Intelligent Solutions to Bolster On-Site Security and Cut Costs
As the security industry is going through an accelerated digitization process, the adaptation of new technologies will bolster security, making it simpler and more efficient. Furthermore, at a time when staying lean is a top priority for many businesses, these smart security and access solutions can also cut costs.
Charlie Gordon Lennox, CEO of The Keyholding Company, a security firm specializing in keyholding and alarm response, is among the business leaders to realize the opportunities in the digital paradigm shift.
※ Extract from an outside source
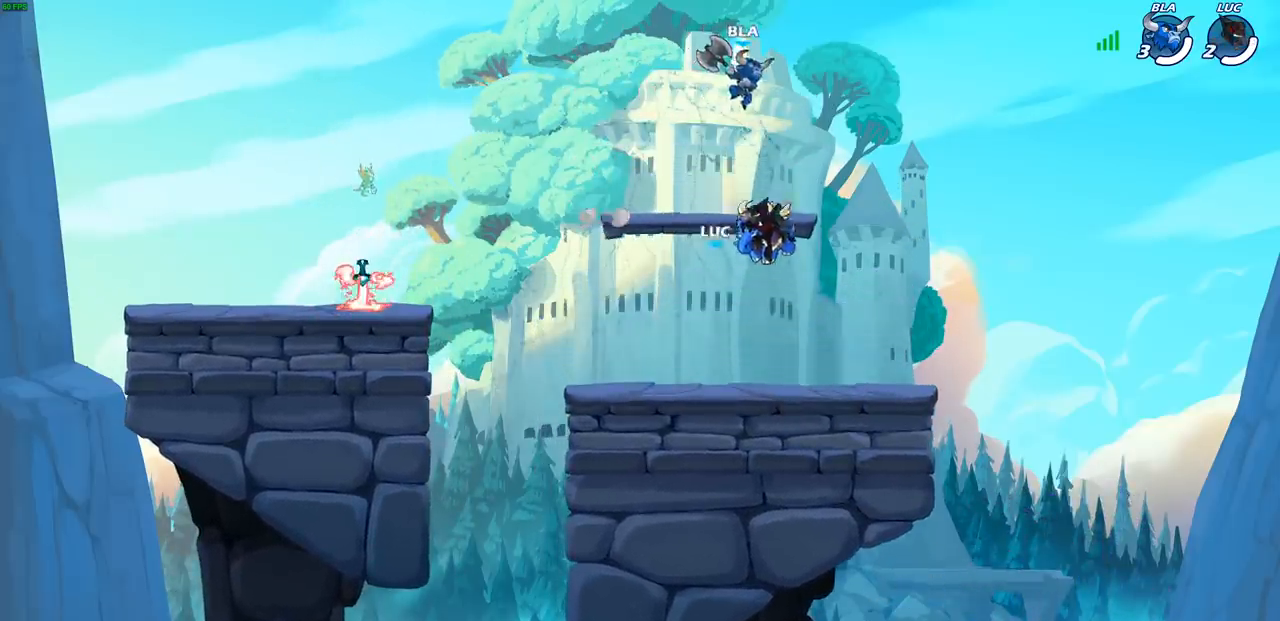
{"buttons": [], "left_stick": "center", "right_stick": "center", "events": []}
The right technology and data exist today to cut costs and operate buildings in and out of use more effectively, but few have considered using it until COVID-19 has forced a fresh approach.Charlie Gordon Lennox, CEO of The Keyholding Company
His company estimates that removing the need for mechanical keys and replacing them with an integrated smart lock solution can save up to 62 percent on key management and access services costs.
This could be thousands for each property every year, factoring in expenses such as key and lock replacements, ad-hoc third-party access costs, temporary call-out fees, as well as the use of the platform to reduce administration time.
A Holistic Re-Design of On-Site Security
Like many others, the Keyholding Company traditionally holds mechanical keys for its clients which enables them to enter a property when an alarm is activated and to facilitate access for contractors out of hours. But as the management of these entailed a lot of costs and manpower, the KHC digitized this process and switched to mobile access. They now offer an app-based keyless solution that enables them to send a digital key to the smartphone of the security guard. The digital key can be sent only when needed and have limited validity to ensure the highest security for KHC’s clients.
In addition to reducing costs and physical presence on-site, Gordon Lennox emphasizes that digitally-driven access control systems also help businesses collect and analyze data. This would unleash a tremendous potential for risk and behavior analysis and help companies make better decisions to serve their clients in a more meaningful way.
“[Security isn’t] just about having tech for tech’s sake and some fancy locks,” says Gordon Lennox.
As the pandemic highlighted the opportunities in technology adaptation for maximum security with minimum intervention, there’s no doubt the winners of our changing world will be those who grab these opportunities.